Todd spoke about the new mobile app being developed for materials research as part of the 4CeeD project (see our featured project partner story above).
The app currently in development will allow you to take pictures in the lab or on the move, and automatically upload them to Clowder directly from your phone. You can also browse existing content, right in the app!
Colter spoke on Wikar, a mobile app capable of displaying virtual objects in real world space using augmented reality. Wikar uses Clowder as a backend to store the digital objects and related metadata.
You can see a summary or view a copy of these presentations as well as past webinars here.
What did you think of the All Paws Meeting?
We are happy to report a 93% satisfaction rating with the All Paws Meeting that was held in July 2019! The location was a hit but overall people said the room was too small with not enough space to spread out for conversations and the length of the meeting was too short. Most suggested having the meeting during the week over 1.5 to 2 days to allow more time for lightning talks and breakout sessions. The main takeaway is that everyone would like to do it again! If you haven’t had a chance to share your input on the All Paws Meeting it’s not too late. Please fill out the survey. Thank you!
Clowder v1.8.0 has been released!

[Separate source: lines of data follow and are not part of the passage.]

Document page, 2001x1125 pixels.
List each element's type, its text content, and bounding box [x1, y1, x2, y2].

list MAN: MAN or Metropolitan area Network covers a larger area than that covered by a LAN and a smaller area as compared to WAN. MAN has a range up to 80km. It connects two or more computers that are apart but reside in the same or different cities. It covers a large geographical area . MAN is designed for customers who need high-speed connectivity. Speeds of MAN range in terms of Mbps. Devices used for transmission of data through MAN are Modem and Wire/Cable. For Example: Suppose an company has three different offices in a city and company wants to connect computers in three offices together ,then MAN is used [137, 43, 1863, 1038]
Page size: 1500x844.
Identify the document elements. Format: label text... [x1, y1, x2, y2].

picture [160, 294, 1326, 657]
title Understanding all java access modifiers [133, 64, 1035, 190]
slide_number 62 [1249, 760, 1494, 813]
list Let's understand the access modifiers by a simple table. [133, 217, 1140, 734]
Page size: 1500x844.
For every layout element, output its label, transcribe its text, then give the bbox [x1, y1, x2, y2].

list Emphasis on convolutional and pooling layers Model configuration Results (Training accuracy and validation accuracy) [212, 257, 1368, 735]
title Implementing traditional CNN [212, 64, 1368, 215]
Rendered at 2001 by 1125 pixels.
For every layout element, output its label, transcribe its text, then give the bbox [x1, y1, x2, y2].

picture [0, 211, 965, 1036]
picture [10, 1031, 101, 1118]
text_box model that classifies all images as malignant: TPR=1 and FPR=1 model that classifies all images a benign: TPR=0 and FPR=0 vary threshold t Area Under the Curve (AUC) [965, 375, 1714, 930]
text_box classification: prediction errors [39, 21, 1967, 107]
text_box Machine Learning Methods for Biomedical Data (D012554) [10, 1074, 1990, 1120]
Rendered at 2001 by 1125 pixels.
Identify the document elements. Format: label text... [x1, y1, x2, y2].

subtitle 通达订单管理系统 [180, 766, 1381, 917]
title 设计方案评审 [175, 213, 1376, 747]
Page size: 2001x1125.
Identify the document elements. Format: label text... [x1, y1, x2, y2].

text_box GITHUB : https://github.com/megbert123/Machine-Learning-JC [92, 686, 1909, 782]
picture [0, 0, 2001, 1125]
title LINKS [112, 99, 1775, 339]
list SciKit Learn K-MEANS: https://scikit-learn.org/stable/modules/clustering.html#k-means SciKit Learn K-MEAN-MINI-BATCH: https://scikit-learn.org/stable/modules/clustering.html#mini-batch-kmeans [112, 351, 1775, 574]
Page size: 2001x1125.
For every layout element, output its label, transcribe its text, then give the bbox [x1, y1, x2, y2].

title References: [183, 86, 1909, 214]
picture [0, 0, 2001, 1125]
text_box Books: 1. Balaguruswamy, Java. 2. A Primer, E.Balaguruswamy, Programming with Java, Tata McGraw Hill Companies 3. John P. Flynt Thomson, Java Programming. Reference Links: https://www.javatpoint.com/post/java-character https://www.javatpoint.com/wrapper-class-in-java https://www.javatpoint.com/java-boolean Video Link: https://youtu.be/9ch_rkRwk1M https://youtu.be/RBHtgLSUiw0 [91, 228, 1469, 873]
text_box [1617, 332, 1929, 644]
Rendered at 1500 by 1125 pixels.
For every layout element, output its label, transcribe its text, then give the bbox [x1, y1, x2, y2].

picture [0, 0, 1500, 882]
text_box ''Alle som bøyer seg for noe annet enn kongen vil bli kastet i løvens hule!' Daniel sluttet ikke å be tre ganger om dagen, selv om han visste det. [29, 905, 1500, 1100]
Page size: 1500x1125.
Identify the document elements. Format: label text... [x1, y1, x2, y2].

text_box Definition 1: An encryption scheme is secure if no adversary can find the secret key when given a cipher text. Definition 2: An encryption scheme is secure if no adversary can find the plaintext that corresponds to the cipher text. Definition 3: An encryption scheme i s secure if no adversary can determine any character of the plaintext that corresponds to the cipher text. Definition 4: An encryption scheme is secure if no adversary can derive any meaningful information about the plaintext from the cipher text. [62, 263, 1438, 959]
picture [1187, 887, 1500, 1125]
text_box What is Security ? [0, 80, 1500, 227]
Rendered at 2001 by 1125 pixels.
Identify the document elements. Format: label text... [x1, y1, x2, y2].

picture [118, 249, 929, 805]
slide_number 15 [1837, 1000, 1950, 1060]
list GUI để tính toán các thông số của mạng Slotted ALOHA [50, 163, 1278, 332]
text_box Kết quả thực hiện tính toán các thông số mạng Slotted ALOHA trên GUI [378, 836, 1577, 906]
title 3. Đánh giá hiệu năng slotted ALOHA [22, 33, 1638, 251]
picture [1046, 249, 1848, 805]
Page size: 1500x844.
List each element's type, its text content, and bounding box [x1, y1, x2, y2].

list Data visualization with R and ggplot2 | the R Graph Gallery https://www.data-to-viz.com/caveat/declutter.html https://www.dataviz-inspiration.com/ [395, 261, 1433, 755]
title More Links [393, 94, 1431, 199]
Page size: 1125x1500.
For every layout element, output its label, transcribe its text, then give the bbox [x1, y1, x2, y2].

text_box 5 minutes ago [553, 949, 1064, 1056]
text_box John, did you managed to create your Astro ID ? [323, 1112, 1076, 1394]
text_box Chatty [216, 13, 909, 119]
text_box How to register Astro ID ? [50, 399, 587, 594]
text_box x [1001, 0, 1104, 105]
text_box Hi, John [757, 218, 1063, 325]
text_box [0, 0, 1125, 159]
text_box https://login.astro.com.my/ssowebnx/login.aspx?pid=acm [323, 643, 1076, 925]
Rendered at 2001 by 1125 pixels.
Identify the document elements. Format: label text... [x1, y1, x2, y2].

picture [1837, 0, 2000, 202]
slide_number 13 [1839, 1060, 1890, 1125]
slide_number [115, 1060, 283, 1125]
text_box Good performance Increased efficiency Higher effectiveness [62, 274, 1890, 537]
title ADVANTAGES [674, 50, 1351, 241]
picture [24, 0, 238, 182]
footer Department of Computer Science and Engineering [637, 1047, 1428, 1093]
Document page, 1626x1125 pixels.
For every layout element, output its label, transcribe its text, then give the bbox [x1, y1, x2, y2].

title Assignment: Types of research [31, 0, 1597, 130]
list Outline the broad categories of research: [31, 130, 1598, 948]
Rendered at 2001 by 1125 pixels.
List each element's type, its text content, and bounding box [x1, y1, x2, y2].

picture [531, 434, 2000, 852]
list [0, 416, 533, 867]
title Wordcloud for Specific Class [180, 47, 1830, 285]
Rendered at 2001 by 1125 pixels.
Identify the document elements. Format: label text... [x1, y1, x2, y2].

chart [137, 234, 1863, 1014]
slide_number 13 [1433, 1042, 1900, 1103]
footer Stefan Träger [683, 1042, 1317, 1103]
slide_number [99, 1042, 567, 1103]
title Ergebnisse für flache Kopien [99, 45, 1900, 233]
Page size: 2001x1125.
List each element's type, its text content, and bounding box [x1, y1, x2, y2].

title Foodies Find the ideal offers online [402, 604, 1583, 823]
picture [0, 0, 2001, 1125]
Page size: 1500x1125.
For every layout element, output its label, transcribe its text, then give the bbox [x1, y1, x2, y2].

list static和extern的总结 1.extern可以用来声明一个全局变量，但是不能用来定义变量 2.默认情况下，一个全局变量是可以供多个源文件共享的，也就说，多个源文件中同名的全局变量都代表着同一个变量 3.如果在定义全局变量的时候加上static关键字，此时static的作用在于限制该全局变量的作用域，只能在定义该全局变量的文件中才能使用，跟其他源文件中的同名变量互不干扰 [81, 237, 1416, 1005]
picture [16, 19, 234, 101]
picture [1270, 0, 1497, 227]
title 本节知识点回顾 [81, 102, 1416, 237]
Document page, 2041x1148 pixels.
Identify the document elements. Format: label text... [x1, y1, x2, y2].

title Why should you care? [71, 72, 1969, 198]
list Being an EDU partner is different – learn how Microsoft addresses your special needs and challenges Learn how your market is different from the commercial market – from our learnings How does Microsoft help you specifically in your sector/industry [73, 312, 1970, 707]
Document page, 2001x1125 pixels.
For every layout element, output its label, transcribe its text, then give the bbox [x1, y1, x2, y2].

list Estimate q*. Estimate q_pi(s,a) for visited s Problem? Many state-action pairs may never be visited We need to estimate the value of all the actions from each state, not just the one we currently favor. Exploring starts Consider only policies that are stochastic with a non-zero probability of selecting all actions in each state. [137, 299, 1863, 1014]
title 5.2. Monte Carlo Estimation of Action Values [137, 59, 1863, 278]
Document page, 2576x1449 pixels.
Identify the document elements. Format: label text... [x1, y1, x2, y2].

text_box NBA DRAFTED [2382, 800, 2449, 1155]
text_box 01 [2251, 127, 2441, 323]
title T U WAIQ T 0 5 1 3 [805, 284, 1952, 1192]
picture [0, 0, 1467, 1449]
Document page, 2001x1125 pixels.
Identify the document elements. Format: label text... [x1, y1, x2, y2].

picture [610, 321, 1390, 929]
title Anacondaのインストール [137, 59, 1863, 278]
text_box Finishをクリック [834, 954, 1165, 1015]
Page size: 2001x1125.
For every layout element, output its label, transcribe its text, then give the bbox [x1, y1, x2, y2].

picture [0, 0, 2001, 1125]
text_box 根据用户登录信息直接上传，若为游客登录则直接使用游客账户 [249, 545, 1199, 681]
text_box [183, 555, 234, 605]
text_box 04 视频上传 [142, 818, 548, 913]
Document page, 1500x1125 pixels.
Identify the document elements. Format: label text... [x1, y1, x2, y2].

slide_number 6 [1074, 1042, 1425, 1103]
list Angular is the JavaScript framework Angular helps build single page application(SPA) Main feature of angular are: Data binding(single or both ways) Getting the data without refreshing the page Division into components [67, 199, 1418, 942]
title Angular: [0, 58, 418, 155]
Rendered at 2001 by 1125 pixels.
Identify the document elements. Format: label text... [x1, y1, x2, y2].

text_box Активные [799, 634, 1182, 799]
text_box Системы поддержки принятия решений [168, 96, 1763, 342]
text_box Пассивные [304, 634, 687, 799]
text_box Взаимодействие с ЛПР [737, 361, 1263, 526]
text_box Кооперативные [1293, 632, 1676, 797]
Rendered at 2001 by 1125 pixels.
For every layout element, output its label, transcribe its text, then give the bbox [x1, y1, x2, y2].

This version brings:
- the ability for users to provide run time parameters when manually submitting extractions;
- improvements to the search web interface and web API endpoints;
- a new tree folder like view starting at spaces and going down to files (available in the “Tree View” tab on the home page);
- minor improvements to the pagination and extraction pages; improvements to the Docker build;
- support for MongoDB 3.6;
- internal optimizations of MongoDB queries;
- and a variety of bug fixes.
For the full list please see the changelog.
Clowder is an open source software to help researchers manage data. It is designed to support any data format and multiple research domains. When new data is added to the system, whether it is via the web front-end or through its web service API, a cluster of extraction services process the data to extract interesting metadata and create web-based data visualizations.